Open yunlongxu-numagic opened 2 years ago

yunlongxu-numagic commented 2 years ago

this is a big one, and only an idea this is linked to: #68 #45

Option 1) We could make model I/Os completely flat, just one big inputs that contains everything. In that sense, even a state space model is just a mathematical function with multiple inputs and outputs. And then we mark the inputs and outputs with different meanings, like states, controls etc

Option2) similar to option 1, but instead of making everything flat, we could use hierarchical inputs (dictionary?)

yunlongxu-numagic commented 1 year ago

Tested pure dictionary inputs and outputs, and then taking 2nd derivative of the Lagrangian, see code snippet below:

import jax.numpy as jnp
from jax import jit, hessian
from jax.config import config

# By default we use 64bit as over/underflow are quite likely to happen with 32bit and
# 2nd derivative autograd, without a lot of careful management...
config.update("jax_enable_x64", True)

# For initial phase, we also report verbosely if jax is recompiling.
config.update("jax_log_compiles", 1)

import lumos.numpy as lnp
from lumos.models import ModelMaker

model = ModelMaker.make_model_from_name("SimpleVehicle")
model.names = model.names._replace(
    con_outputs=(
        "slip_ratio_fl",
        "slip_ratio_fr",
        "slip_ratio_rl",
        "slip_ratio_rr",
        "slip_angle_fl",
        "slip_angle_fr",
        "slip_angle_rl",
        "slip_angle_rr",
    )
)

states = model.make_const_dict("states", 1.0)
inputs = model.make_const_dict("inputs", 0.3)
states_dot = model.make_const_dict("states", 2.0)
con_outputs = model.make_const_dict("con_outputs", 1.2)

model_return = model.forward(states, inputs, 0.0)

def lagrange(states, inputs, states_dot, con_outputs):

    model_return = model.forward(states, inputs, 0.0)

    # make a lagrangian with all multiplier equal to 1.0
    lagr = 0.0

    for name in states_dot:
         lagr += model_return.states_dot[name] - states_dot[name]

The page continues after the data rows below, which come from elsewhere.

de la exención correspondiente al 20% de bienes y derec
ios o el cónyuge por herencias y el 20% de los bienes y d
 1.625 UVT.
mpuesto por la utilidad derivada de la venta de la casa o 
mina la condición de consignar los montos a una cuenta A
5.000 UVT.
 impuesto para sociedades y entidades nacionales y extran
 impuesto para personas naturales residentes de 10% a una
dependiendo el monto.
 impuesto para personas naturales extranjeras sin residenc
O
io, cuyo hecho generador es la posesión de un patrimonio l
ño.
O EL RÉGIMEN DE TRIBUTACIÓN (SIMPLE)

    for name in con_outputs:
         lagr += model_return.outputs[name] - con_outputs[name]

    for name, val in model_return.residuals.items():
         lagr += val

    return lagr

with lnp.use_backend("jax"):
    hlagr = jit(hessian(lagrange))
    test_outputs = hlagr(states, inputs, states_dot, con_outputs)
print("done")

The resulting JIT compilation time is much longer than what we had before, suggesting using pure dict I/O for hessian is also not efficient for JAX (didn't test runtime). The test was repeated also for removing elements from the Lagrangian, but showed no changes (is this maybe a bit suspicious?)